Today, Helsinki is the home to approximately 90,000 people whose roots are outside Finland. According to the latest population projections, in ten years more than fifth of Helsinki’s population will speak something other than Finnish, Swedish or Sami as their mother tongue.
When you move to Finland, whether you are coming to live in Helsinki or anywhere else in here, you will face all the same issues a new domicile brings with it.
You need a residence permit, you have to get a personal identity code, you must register as a citizen, etc., etc. It takes a long time and a lot of effort to get all the necessary documents, and our strange language and limited office hours don’t make it any easier. Believe me, I know – the Finnish tax system is not the easiest.
The Tax Administration is here to help you
A few years ago, we made a trip to Tallinn and gave Finnish tax numbers and tax cards to Estonian construction workers who were planning to come here to work. We travelled there beforehand so that the workers coming here could start working right away without having to pay a visit to a Finnish tax office first. We got excellent feedback from this cooperation with the Estonian tax officials.
Some seasonal workers, such as berry pickers, come to Finland in huge groups and all at once – the berries have to be picked quickly before they go bad and rot away on the forest floor. The berries can’t wait for slow paperwork. Because of this, for several years now we’ve had a special service for groups like berry pickers: we go the berry farms and put up a pop-up tax office!
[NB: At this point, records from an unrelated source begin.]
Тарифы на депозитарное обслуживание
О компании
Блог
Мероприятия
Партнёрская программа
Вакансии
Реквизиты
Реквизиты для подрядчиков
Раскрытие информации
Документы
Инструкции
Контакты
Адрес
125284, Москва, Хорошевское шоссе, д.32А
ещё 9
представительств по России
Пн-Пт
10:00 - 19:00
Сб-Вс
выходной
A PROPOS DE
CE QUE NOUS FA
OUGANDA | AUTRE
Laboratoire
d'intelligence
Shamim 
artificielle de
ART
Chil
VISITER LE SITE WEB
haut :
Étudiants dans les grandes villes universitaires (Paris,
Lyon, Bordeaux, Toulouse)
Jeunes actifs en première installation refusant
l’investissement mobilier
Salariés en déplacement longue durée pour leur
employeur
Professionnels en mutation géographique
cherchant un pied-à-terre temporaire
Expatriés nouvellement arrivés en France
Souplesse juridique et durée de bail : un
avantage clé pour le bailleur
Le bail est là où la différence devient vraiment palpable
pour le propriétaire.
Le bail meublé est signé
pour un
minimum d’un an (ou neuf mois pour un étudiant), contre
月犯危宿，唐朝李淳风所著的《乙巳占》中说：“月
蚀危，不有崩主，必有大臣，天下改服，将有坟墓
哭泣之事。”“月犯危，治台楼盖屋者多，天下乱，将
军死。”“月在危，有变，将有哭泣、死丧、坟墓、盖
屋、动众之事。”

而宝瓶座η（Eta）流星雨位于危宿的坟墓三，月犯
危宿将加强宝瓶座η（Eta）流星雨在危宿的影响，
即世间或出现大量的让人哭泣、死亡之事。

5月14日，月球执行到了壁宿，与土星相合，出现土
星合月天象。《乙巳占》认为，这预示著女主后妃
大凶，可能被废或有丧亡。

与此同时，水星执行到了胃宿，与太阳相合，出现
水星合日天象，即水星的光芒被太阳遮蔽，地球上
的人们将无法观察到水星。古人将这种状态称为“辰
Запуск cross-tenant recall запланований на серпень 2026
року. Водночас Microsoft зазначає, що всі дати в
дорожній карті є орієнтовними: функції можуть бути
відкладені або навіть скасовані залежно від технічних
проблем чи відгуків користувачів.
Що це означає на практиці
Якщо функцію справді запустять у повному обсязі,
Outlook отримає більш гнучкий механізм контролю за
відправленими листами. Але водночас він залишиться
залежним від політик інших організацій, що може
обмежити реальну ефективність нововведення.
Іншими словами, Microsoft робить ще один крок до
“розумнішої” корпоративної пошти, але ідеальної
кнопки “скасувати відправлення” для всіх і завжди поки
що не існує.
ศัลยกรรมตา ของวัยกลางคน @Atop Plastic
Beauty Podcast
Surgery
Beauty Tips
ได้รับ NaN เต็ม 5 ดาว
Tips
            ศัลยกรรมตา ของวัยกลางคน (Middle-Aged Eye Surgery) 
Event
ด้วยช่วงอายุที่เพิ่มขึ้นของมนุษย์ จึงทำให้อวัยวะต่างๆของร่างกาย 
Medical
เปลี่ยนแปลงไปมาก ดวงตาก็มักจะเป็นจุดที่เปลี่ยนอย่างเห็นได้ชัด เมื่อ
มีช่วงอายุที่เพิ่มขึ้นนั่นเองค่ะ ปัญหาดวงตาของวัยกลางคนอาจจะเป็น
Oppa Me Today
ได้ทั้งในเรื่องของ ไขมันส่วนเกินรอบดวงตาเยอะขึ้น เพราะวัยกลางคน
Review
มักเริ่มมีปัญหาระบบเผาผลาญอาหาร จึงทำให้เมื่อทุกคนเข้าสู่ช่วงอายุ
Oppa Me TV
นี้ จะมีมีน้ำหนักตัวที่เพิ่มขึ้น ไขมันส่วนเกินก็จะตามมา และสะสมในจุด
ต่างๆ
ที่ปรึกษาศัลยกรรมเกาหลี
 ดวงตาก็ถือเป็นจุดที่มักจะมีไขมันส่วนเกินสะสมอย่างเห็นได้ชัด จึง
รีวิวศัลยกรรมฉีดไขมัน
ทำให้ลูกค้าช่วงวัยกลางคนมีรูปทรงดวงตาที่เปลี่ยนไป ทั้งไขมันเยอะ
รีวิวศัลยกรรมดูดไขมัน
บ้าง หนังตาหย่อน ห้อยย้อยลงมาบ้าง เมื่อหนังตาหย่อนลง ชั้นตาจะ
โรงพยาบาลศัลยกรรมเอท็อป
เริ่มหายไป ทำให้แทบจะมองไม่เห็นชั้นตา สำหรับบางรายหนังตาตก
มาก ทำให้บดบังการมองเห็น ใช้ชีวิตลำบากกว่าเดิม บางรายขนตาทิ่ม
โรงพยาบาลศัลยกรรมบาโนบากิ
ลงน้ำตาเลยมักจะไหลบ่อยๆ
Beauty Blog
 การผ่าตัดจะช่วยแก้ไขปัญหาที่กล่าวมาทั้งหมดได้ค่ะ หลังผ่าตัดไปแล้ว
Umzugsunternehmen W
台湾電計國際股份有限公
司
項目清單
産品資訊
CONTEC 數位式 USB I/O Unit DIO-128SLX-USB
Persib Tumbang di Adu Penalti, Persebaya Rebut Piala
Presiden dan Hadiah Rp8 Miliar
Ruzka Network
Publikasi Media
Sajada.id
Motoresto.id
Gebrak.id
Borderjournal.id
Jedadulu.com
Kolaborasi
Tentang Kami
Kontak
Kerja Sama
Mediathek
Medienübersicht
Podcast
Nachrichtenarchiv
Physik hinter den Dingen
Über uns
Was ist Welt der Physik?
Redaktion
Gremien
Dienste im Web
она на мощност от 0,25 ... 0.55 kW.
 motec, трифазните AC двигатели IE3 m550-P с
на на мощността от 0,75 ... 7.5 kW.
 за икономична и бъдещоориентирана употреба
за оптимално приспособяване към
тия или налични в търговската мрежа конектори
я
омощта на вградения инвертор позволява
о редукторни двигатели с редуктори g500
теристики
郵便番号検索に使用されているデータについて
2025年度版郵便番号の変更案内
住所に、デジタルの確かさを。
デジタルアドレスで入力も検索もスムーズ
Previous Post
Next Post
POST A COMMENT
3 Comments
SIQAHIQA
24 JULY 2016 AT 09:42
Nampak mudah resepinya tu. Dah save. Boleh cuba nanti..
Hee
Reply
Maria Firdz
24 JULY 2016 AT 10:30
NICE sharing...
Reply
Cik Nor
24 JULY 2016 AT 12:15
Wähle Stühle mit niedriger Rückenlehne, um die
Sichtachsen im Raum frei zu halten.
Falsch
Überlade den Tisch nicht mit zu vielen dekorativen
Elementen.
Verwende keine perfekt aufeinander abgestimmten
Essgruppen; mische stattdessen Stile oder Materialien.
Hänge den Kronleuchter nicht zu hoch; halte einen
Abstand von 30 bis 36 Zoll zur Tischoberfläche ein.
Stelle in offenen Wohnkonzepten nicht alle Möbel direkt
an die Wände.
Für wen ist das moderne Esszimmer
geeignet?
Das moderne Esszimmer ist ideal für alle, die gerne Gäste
In addition to our other tax services, we give lectures to immigrants, asylum seekers and university employees from abroad. You can find our teaching materials in English on our website, tax.fi.
But this is not enough!
We want to you to be able to take care of everything surrounding settling to our country in a one-stop shop. We have followed the example of some of the other European capitals, and just before Christmas we opened IHH – International House Helsinki.
IHH provides a wide range of information and public authority services to meet the needs of international newcomers in the Helsinki metropolitan area. IHH also offers free advisory and counselling services to employers on issues related to international workforce.
The service started out as a pilot, but is planned to be made permanent. In addition to us, participants in the pilot include Helsinki’s Immigration Information service, Southern Finland’s Register Office and TE-Services, Kela, Finnish Center for Pensions and Helsinki Region Chamber of Commerce.
What do we offer at IHH?
Naturally, we provide information about taxation in Finland. You can also apply for a tax card at IHH, or a tax number if you happen to need one. You can read more here.
In the future, a service like this will hopefully no longer be needed – after all, our goal is to make taxation as automatic as possible. One major step towards this goal would be an international identification system, because right now one of the many challenges for people moving to Finland is to get Finnish online banking codes.
These personal codes are required for identification in almost every online service, and if you cannot access online services, taking care of official matters – such as taxation – gets even more complicated.